* _PROBLEM TO WORK ON_
Please print the listing that follows word for word, but skip any pictures it holds.

* _EXERCISE DATA_

*** Begin section ***

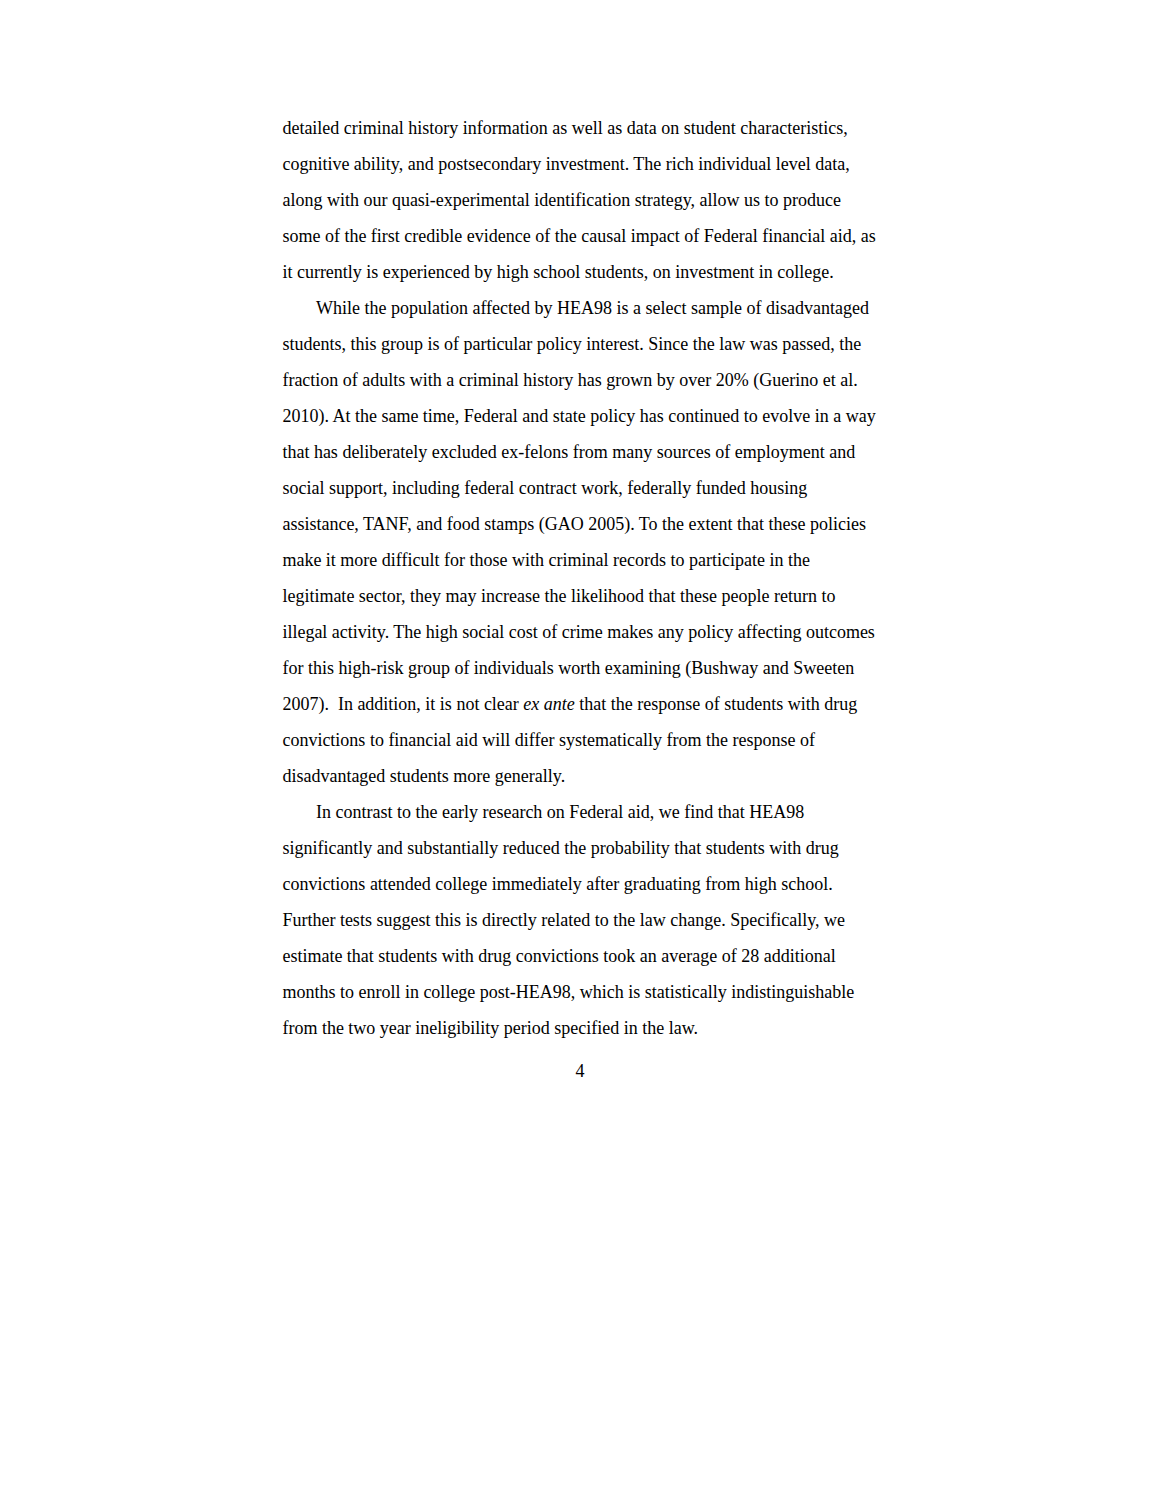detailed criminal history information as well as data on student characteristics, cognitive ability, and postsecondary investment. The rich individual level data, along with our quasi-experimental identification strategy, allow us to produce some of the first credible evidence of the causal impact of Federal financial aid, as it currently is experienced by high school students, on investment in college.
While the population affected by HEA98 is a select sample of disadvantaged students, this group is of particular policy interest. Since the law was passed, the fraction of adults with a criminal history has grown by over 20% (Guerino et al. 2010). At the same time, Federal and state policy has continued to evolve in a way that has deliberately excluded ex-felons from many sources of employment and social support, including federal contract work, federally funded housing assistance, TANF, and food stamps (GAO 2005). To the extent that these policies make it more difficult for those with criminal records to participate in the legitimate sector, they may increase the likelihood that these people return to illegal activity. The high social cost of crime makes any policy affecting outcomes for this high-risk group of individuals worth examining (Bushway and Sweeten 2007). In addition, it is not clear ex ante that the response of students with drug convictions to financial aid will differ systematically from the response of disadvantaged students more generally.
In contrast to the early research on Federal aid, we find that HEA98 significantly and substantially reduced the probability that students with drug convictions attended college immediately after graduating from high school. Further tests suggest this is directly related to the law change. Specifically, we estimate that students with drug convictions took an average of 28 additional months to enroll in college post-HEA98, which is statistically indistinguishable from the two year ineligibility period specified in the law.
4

*** End section ***

* _EXERCISE SOLUTION_
detailed criminal history information as well as data on student characteristics, cognitive ability, and postsecondary investment. The rich individual level data, along with our quasi-experimental identification strategy, allow us to produce some of the first credible evidence of the causal impact of Federal financial aid, as it currently is experienced by high school students, on investment in college.
While the population affected by HEA98 is a select sample of disadvantaged students, this group is of particular policy interest. Since the law was passed, the fraction of adults with a criminal history has grown by over 20% (Guerino et al. 2010). At the same time, Federal and state policy has continued to evolve in a way that has deliberately excluded ex-felons from many sources of employment and social support, including federal contract work, federally funded housing assistance, TANF, and food stamps (GAO 2005). To the extent that these policies make it more difficult for those with criminal records to participate in the legitimate sector, they may increase the likelihood that these people return to illegal activity. The high social cost of crime makes any policy affecting outcomes for this high-risk group of individuals worth examining (Bushway and Sweeten 2007). In addition, it is not clear ex ante that the response of students with drug convictions to financial aid will differ systematically from the response of disadvantaged students more generally.
In contrast to the early research on Federal aid, we find that HEA98 significantly and substantially reduced the probability that students with drug convictions attended college immediately after graduating from high school. Further tests suggest this is directly related to the law change. Specifically, we estimate that students with drug convictions took an average of 28 additional months to enroll in college post-HEA98, which is statistically indistinguishable from the two year ineligibility period specified in the law.
4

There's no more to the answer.